Siempre pensé que Egipto, en apariencia el más progresista de los
países árabes, era una excepción en el mundo islámico en cuanto a libertades
civiles, pero cuando hace unos meses estuvimos por ahí con mi mujer, nos
topamos con un ecosistema cultural estricto. Las mujeres, sea cual fuera su
edad, atravesaban la vida cotidiana como fantasmas. Hacían todo para pasar
desapercibidas. La mayoría arrastraba su propia feminidad clandestinamente. No
opinaban, y menos sobre tabúes culturales, algo que sí hizo Valentina durante
nuestra estadía en Marsa Allam, un centro de buceo a orillas del Mar Rojo.
Ahí conocimos a Hosam. Para Hosam hablar con una mujer, atender a sus
opiniones, resultó una experiencia inusual. Más cuando su vida consistía en una
larga espera –y un duro ahorro teñido de privaciones- para poder esposar a una
mujer que ni siquiera conocía. Una vez que la mujer era esposada, nos explicó, pertenecía
al hombre que había pagado por ella a través de una dote. Aunque le parecía tortuoso,
consideraba que su familia y Alá lo querían así.
En esas zonas turísticas los egipcios, montados en una lascivia
fraterna frente a mujeres occidentales, experimentaban cabalmente la tensión
entre la mujer sumisa y la insumisa y no salían del todo ilesos, aunque para
reconvenirse tenían al alcance de la mano las cinco oraciones diarias que tornan
omnipresente a Alá.
Tal vez Hosam, en ese diálogo frontal, se haya dado cuenta de algo
que nosotros sospechamos tarde: que un hombre, si tuviera la posibilidad de
decidir y no someterse a una religión que importa preceptos culturales patriarcales,
podría optar por el Islam, pero ninguna mujer, teniendo la posibilidad de
decidir, lo elegiría. Convertirse al Islam, para un hombre, no depara en
apariencia desventajas, y en última instancia compensa con misticismo activo
libertades perdidas a manos de exigencias religiosas.

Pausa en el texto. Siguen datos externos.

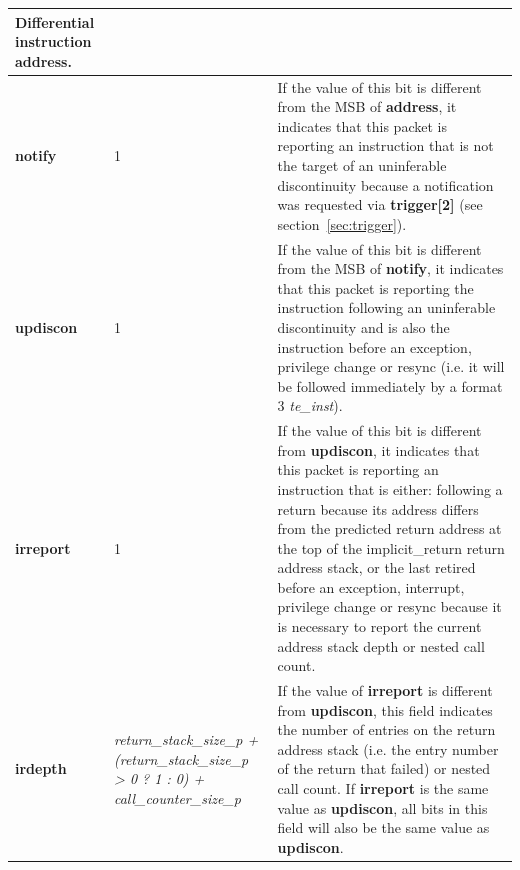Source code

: \begin{table}[htp]
\begin{tabulary}{\textwidth}{|l|p{35mm}|p{90mm}|}
                Differential instruction address.\\
    \hline
    \textbf{notify}	& 1 & 
                If the value of this bit is different from the MSB of \textbf{address}, it indicates that this 
                packet is reporting an instruction that is not the target of an uninferable discontinuity 
                because a notification was requested via \textbf{trigger[2]} (see section~\ref{sec:trigger}). \\
    \hline
    \textbf{updiscon}	& 1 & 
                If the value of this bit is different from the MSB of \textbf{notify}, it indicates that this 
                packet is reporting the instruction following an uninferable discontinuity and is also the 
                instruction before an exception, privilege change or resync 
                (i.e. it will be followed immediately by a format 3 \textit{te\_inst}).\\
    \hline
    \textbf{irreport}	& 1 & 
                If the value of this bit is different from \textbf{updiscon}, it indicates that this packet is
                reporting an instruction that is either: \newline
                following a return because its address differs from the predicted return address at the top of 
                the implicit\_return return address stack, or \newline
                the last retired before an exception, interrupt, privilege change or resync because it is necessary to report 
                the current address stack depth or nested call count. \\
    \hline
    \textbf{irdepth}	& \textit {return\_stack\_size\_p + (return\_stack\_size\_p > 0 ? 1 : 0) + call\_counter\_size\_p} & 
                If the value of \textbf{irreport} is different from \textbf{updiscon}, this field 
		indicates the number of entries on the return address stack (i.e. the entry number of the return that
                failed) or nested call count.  If \textbf{irreport} is the same value as \textbf{updiscon}, 
                all bits in this field  will also be the same value as \textbf{updiscon}. \\
    \hline
  \end{tabulary}
\end{table}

Hoy, más que nunca, es obvio que el mundo musulmán no sabe qué
hacer con la mujer. Representa una bomba de tiempo. El Islam funciona con
autonomía en una sociedad patriarcal y restrictiva. Pero si la mujer tiene un
mínimo de libertad y los hombres, en general, libre albedrío, sus pilares
tiemblan. Es el gran problema y el desafío musulmán de nuestra época en
occidente: la libertad del otro. No se representa como un problema todavía en
el mundo árabe porque la ley muchas veces coincide con los preceptos religiosos
y existe un estado de sumisión a través del par tradición/terror que el mundo
cristiano atravesó en sus épocas más oscuras. A nadie se le escapa que con la globalización
lo que antes era entrega ritual o tradición, ahora es sumisión consciente e
indeseado.
En otro viajes, en distintos puntos de Europa, me topé con mujeres
árabes que tenían conciencia de sus derechos, pero en su tierra no los podían ejercer,
no por falta de voluntad, sino porque la ley no era igualitaria ante la mujer.
Lo siguiente va a sonar reduccionista -pero los límites espaciales del
periodismo llevan a esto-: la mujer es el eslabón más bajo en una sociedad con dos
castas, la masculina y la femenina. Así como en la India, aún hoy, la casta en
la que uno nace predetermina un tipo de vida, un karma y un oficio, el género
en los países del mundo árabe también predetermina un destino, o la anulación
de un destino personal para entrar en una especie de servidumbre institucional.
- Columna publicada el 24 de enero, en Cultura Perfil.